このアイデアを実際に撮るのはシンドイだろうと思います。芝居で何度も一緒に演じてきたキャスト陣だからこそ挑めた、ヨーロッパ企画の集大成のひとつと感じました。恐ろしく無駄のない面白さ。
これだけの登場人物を、ただでさえテクニックに走りがちなループにおいて、まるで衛星を打ち上げるかのように緻密に計算された軌道のようなストーリー運びで魅せてくれます。そして嘘をつくのが上手い。大胆な強引さも上手い。肝心なのは、それが「面白い」のために設計されているのです。
「これは簡単そうに見えて、激ムズ」と思ったポイントは音効です。ポイントポイントのアクションに音がついてるのですが、やりすぎるとバラエティ感が出過ぎますし、リアルに振ると特撮感が出るのではないかと思います。そこが、とても心地よく楽しめるトーンにMixされています。
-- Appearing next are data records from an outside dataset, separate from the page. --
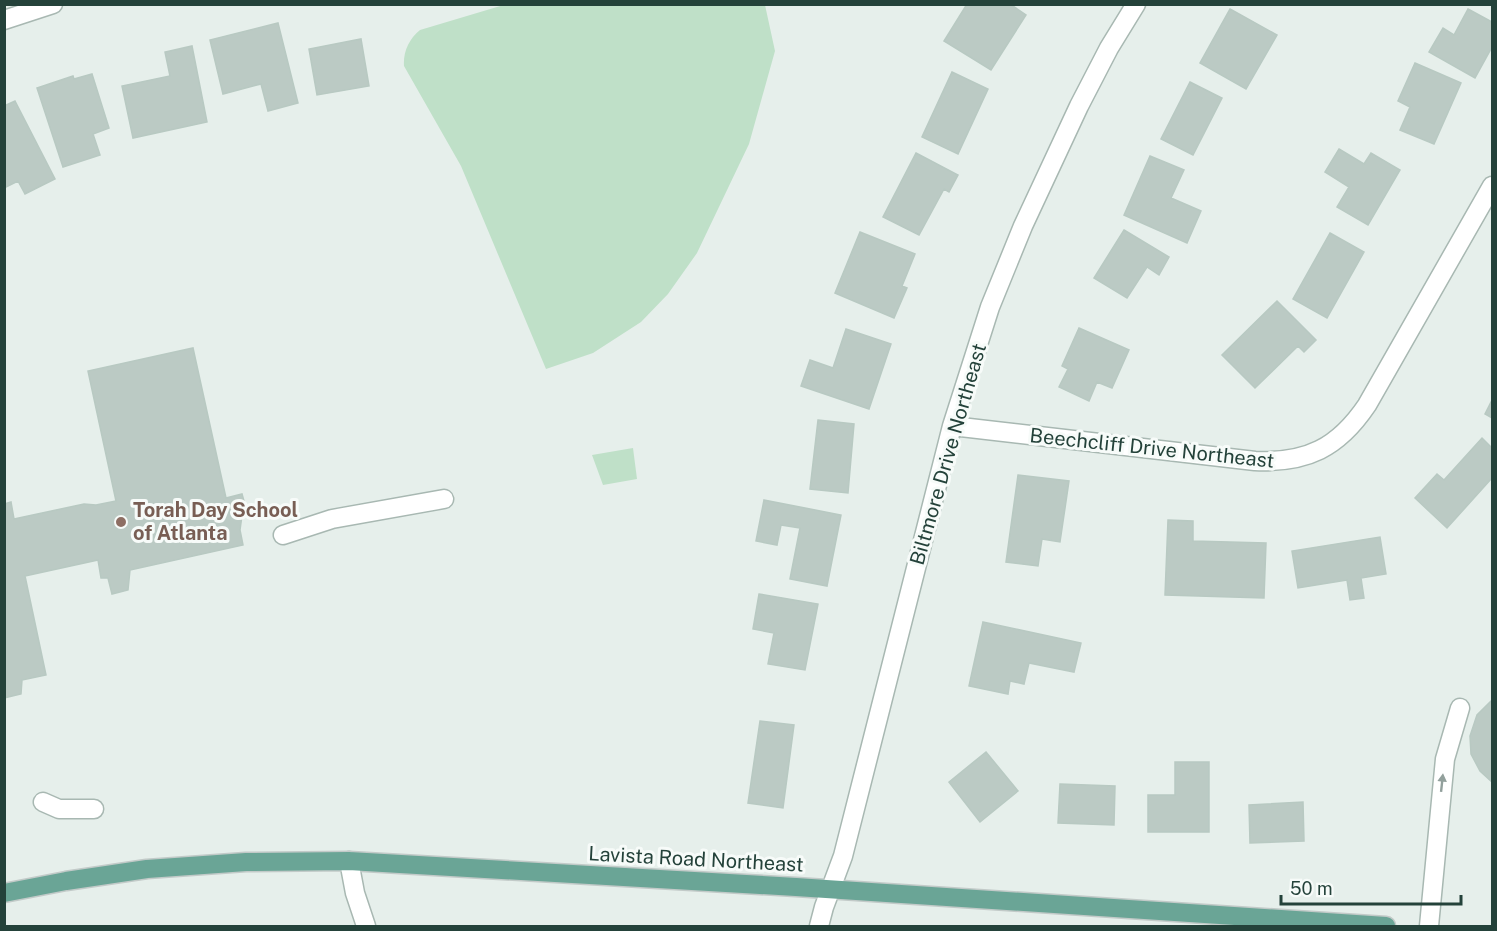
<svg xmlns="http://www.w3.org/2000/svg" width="1497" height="931" viewBox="0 0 1497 931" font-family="'Public Sans',sans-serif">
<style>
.green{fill:#bfe0c8}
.building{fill:#bbcac4;stroke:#b8c9c2;stroke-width:1.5}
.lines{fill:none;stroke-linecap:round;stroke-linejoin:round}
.minor-casing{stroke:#a8b8b2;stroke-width:21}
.major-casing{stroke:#c2cac8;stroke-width:21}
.minor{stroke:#fff;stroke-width:18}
.major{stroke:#6aa596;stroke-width:18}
.oneway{fill:#92a09c}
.education-dot{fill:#8d6e63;stroke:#f7fbf9;stroke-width:2}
.labels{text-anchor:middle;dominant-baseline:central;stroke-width:6;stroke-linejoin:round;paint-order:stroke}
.street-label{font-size:20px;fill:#24423a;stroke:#f7fbf9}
.education-label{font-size:20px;font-weight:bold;fill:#785e54;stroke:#f7fbf9;text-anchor:start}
</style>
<rect width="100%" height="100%" fill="#e6efeb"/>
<path class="green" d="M507,4L765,5L775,51L749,144L697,253L668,294L641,322L593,353L546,369L461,166L404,66C403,52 409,39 420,30Z
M633,448L637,479L603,485L592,455Z"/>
<path class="building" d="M967,4H1010L1026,15L991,70L944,41Z
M1230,9L1277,35L1246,89L1200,63Z
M1468,9L1492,22V47L1475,78L1429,52L1443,28L1454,35Z
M278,23L298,103L268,111L261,84L223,94L210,40Z
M361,39L369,86L317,95L309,49Z
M192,46L207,122L133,138L122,86L170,76L165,52Z
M1415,63L1461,83L1434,144L1400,130L1410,107L1398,101Z
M952,72L988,89L958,154L922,137Z
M92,74L109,128L93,134L100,155L63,167L37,88L73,76L74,79Z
M1190,82L1222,98L1193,155L1161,139Z
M15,101L55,179L25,194L18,181L4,188V106Z
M1339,149L1364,164L1371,153L1400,170L1368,225L1337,207L1349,187L1325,172Z
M916,153L958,175L949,192L944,189L919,235L883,217Z
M1150,156L1184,170L1171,198L1201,211L1187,243L1124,215Z
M1124,230L1169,257L1159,275L1147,267L1127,298L1094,278Z
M860,232L915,254L902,286L907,288L894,318L835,293Z
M1330,233L1364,252L1327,318L1293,299Z
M1277,301L1316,340L1304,352L1298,346L1255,388L1222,355Z
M1079,328L1129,350L1112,388L1097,382L1089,401L1059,387L1068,369L1062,366Z
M846,329L891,344L869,409L801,386L810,360L833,368Z
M193,348L226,498L242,494L244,501L240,530L243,545L130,570L128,590L112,594L108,578H101L98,560L25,576L46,675L22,680L21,694L4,698V504L11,502L14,519L84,504L96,505L116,501L88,371Z
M1492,400V418L1485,414Z
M818,420L854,424L848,493L810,489Z
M1482,438L1492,448V478L1447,528L1415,498L1437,474L1444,480Z
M1018,475L1069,481L1060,542L1042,539L1038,566L1006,562Z
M764,500L841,515L827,586L790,579L800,528L781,525L777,545L756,541Z
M1168,520L1193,521V541L1266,543L1264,598L1165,595Z
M1380,537L1386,574L1361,578L1364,598L1350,600L1347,580L1298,588L1292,551Z
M759,594L818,604L805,670L768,664L774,633L753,629Z
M983,622L1081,643L1074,672L1029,663L1024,684L1010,681L1008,694L969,686Z
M1492,700V782L1480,771L1471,754L1470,736L1477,715Z
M760,721L794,725L783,808L748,803Z
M986,752L1018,791L980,822L949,782Z
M1175,762H1209V832H1148V795H1175Z
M1060,784L1115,786L1114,825L1058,823Z
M1303,802L1304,841L1250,843L1249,805Z"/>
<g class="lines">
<defs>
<path id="minor" d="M4,20L53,4
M952,426L1255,461C1307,463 1338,448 1367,405L1492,186
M283,535L332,519L444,499
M43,802L59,809H94
M349,861L355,893L366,926
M819,926L824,907L843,856L952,426L990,307L1023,226L1079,106L1109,48L1136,4
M1429,926L1445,759L1460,708"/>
<path id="major" d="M4,893L66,881L147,869L246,862L349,861L796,887L1386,926"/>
</defs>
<use href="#minor" class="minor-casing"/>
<use href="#major" class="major-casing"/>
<use href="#minor" class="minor"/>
<use href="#major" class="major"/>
</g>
<defs><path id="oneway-solid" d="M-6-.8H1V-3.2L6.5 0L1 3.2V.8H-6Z" transform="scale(1.5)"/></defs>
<use class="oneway" href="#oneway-solid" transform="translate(1442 783) rotate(-84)"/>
<circle class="education-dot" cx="121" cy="522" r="6"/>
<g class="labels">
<g class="street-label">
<text transform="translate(1152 448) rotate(6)">Beechcliff Drive Northeast</text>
<text transform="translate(948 454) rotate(-74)">Biltmore Drive Northeast</text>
<text transform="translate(696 859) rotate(3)">Lavista Road Northeast</text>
</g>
<g class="education-label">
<text x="133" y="510">Torah Day School<tspan x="133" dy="23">of Atlanta</tspan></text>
</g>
</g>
<rect width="1497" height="931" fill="none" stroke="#24423a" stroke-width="12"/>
<path d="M1281 895v9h180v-9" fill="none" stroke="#24423a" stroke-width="3"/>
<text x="1290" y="895" font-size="18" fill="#24423a" stroke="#f7fbf9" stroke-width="4.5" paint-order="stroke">50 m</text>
</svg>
ものすごく楽しめました。
すっかり京都界隈の役者さんになった本上まなみさんと、ニューカマー近藤芳正さんも良いです。
近藤芳正さんが物書きっていう役なのも、昔の作品を重ねてしまいます。
それにしても、ネタバレせずに書くのは難しいです。これで冬に貴船を訪れる人も増えると良いですね。夏に公開される、真冬の作品でした。きっとそのうち、ネタバレできそうなタイミングが来たら、追記したいと思います。オススメです。